SUSQUEHANNA TOWNSHIP, Pa. (WHTM) — Most people who test positive for COVID-19 recover with no issues, But some deal with lingering symptoms for months.
Now, UPMC has a new program in the Midstate to help.
Doctors are calling these patients long haulers because they’re still experiencing symptoms of cough, shortness of breath, fatigue months after testing positive for COVID-19.
“Usually if things go well you recover within a week or two,” said Taj Rahman, medical director of Pulmonary Medicine with UPMC Pinnacle. “But ultimately what ends up happening for about one-third of folks is they have these persistent symptoms.”
Every day he’s seeing more patients who are in it for the long haul.
“A lot of patients that I’m seeing now have this fatigue and also the shortness of breath and cough two to three months out from their infection and interfering with their lifestyles, can’t go back to work, sick days,” Rahman said.
Wayne Willey is one of those patients who spent about a month combined in the hospital.
“The whole time he was in the hospital he was desperately confused and couldn’t even ask for help when he needed it,” his wife Paula said. “It was a desperate situation because I couldn’t be there with him. I couldn’t help take care of him.”
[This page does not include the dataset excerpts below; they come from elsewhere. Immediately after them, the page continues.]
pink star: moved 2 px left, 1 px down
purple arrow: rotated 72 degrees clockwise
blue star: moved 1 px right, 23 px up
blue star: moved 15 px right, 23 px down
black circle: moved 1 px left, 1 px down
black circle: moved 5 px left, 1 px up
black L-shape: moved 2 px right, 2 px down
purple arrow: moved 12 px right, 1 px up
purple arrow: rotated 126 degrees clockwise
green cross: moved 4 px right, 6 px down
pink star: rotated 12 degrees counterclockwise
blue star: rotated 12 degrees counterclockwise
He finally went home on Christmas Day.
More than 4 months later, “Taste, smell are not back. My energy level is probably 80, 85% of what I was before,” Willey said.
But Willey says he got that much energy back because of intensive physical therapy and then pulmonary rehab at UPMC.
“The pulmonary therapy was outstanding. They monitored the whole time and kept increasing my physical exercising,” Willey said.
Exercise training and health education helps increase stamina and improve quality of life for most.
Paula has been by his side the whole time.
“You have to ask and you have to push and you have to want to get better because it’s out there. You just have to know where to find it,” she said.
If you or someone you know is still experiencing symptoms months after being diagnosed with COVID, contact your primary care physician who can then refer you to the program.